Charles Ellicott Commentary Galatians 1:2

Charles Ellicott Commentary

Galatians 1:2

1819–1905
Anglican
Charles Ellicott
Charles Ellicott

Charles Ellicott Commentary

Galatians 1:2

1819–1905
Anglican
SCRIPTURE

"and all the brethren that are with me, unto the churches of Galatia:" — Galatians 1:2 (ASV)

All the brethren which are with me—that is, all his traveling companions. We are unable to say exactly who these were, especially since we do not know with any certainty the place from where St. Paul was writing. He may have had in his company most of those who are mentioned in Acts 20:4 as accompanying him back into Asia: Sopater, son of Pyrrhus (according to an amended reading); Aristarchus and Secundus, of Thessalonica; Gaius, of Derbe; Tychicus and Trophimus, of Asia; in any case, probably Timothy, and perhaps Titus.

It was usual for St. Paul to join with his own name that of one or another of his companions in the address of his Epistles. Thus, in the First Epistle to the Corinthians he associates Sosthenes with himself; in the Second Epistle to Corinth, and in those to the Philippians and Colossians, Timothy and Silvanus. In writing to the Galatians, St. Paul includes all his companions in his greeting, hardly with the intention of fortifying himself with their authority, for he is quite ready to take the whole defense of his own cause upon himself, but perhaps not entirely without the idea that he possessed their sympathy.
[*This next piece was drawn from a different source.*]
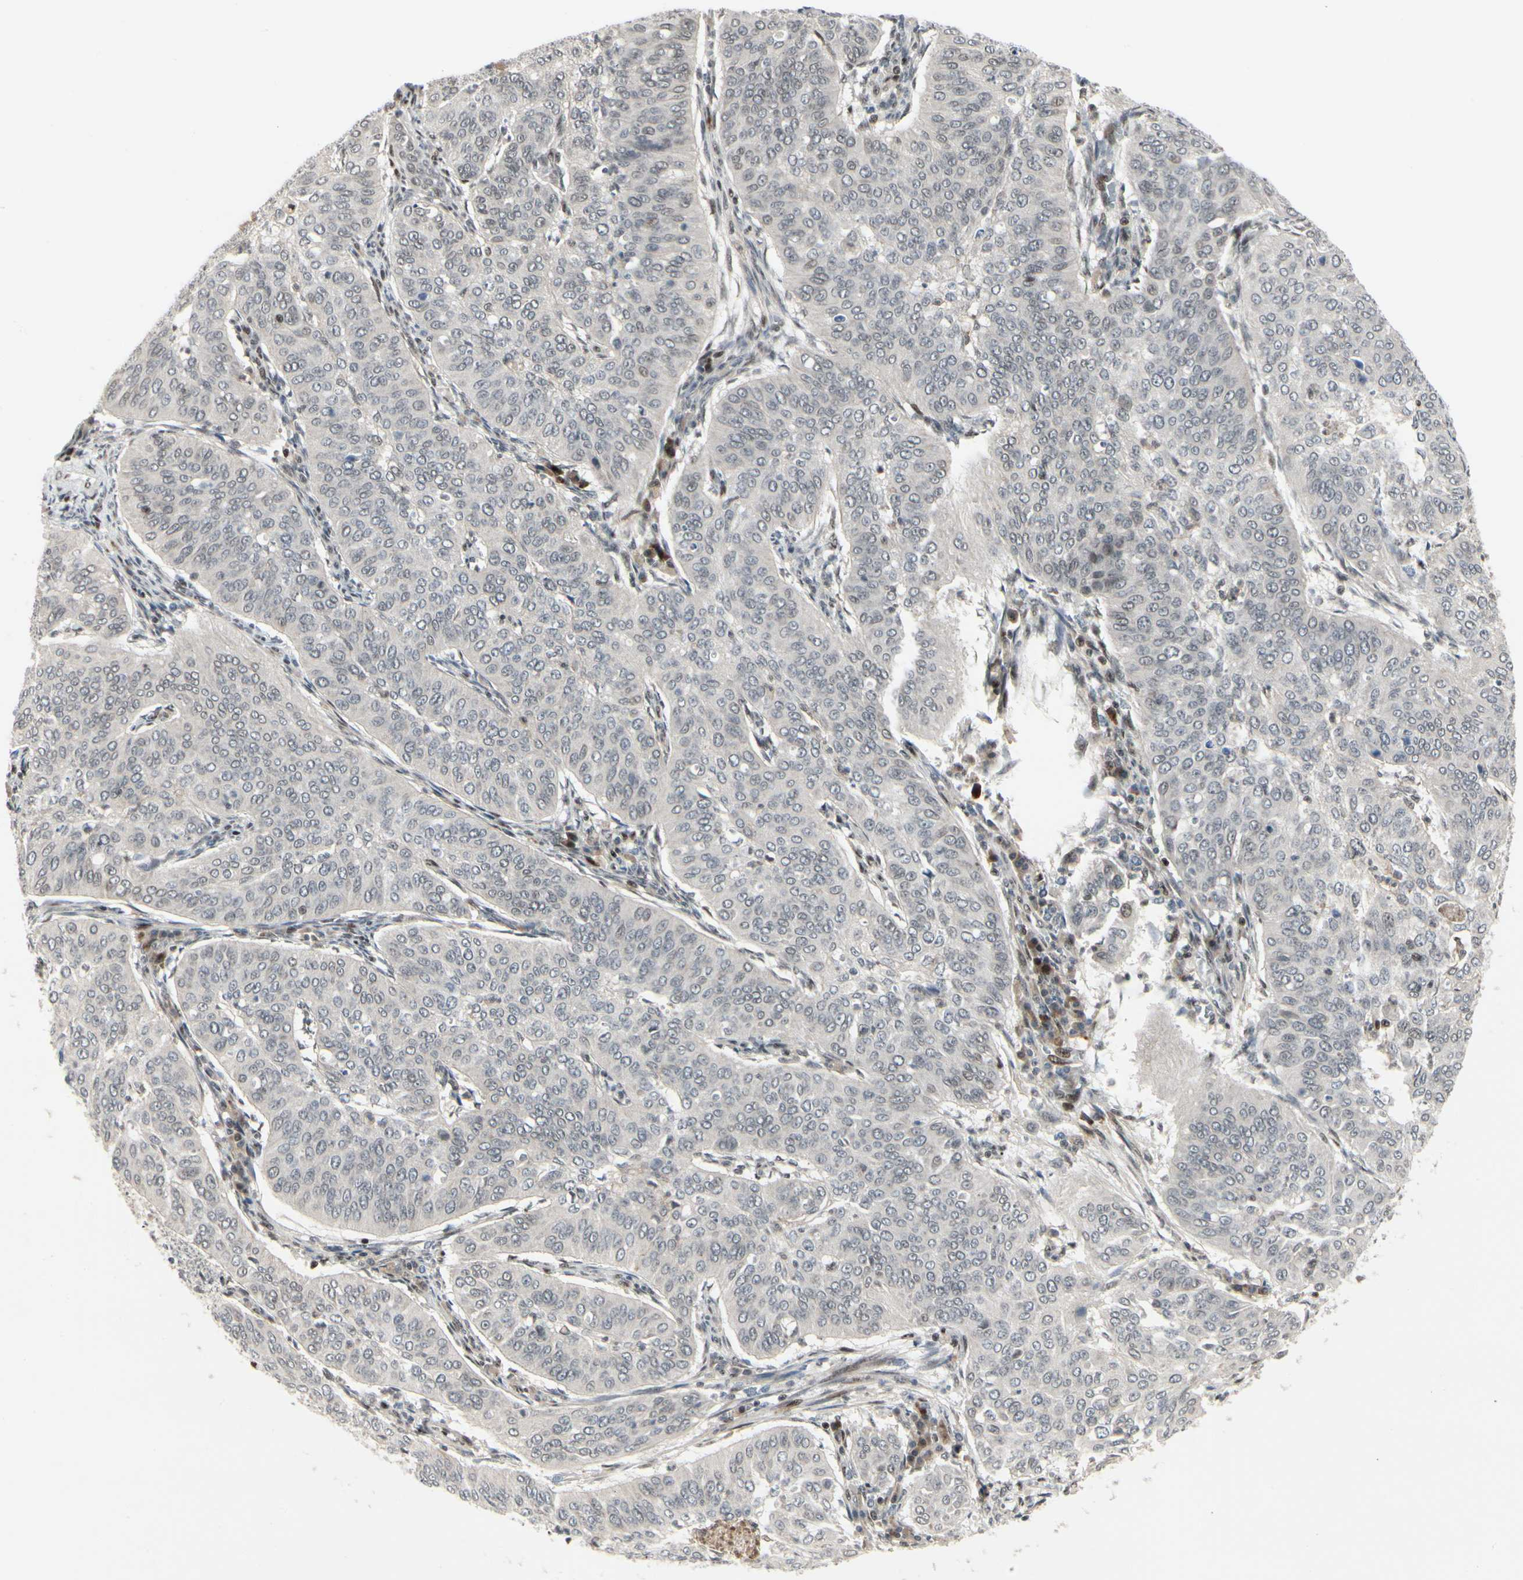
{"staining": {"intensity": "negative", "quantity": "none", "location": "none"}, "tissue": "cervical cancer", "cell_type": "Tumor cells", "image_type": "cancer", "snomed": [{"axis": "morphology", "description": "Normal tissue, NOS"}, {"axis": "morphology", "description": "Squamous cell carcinoma, NOS"}, {"axis": "topography", "description": "Cervix"}], "caption": "This is an immunohistochemistry (IHC) image of cervical squamous cell carcinoma. There is no expression in tumor cells.", "gene": "FOXJ2", "patient": {"sex": "female", "age": 39}}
The churches of Galatia.—See the Introduction to this Epistle.

This opening salutation is intentionally abrupt and bare. Usually it was the Apostle’s custom to begin with words of commendation. He praises all that he can find to praise even in a Church that had offended so seriously as the Corinthians. (See 1 Corinthians 1:2; 1 Corinthians 1:4–7.) But the errors of the Galatians, he feels, go more to the root of things. The Corinthians had failed in the practical application of Christian principles; the Galatians (so far as they listened to their Judaizing teachers) could hardly be said to have Christian principles at all. The Apostle is angry with them with a righteous indignation, and his anger is seen in the naked severity of this address.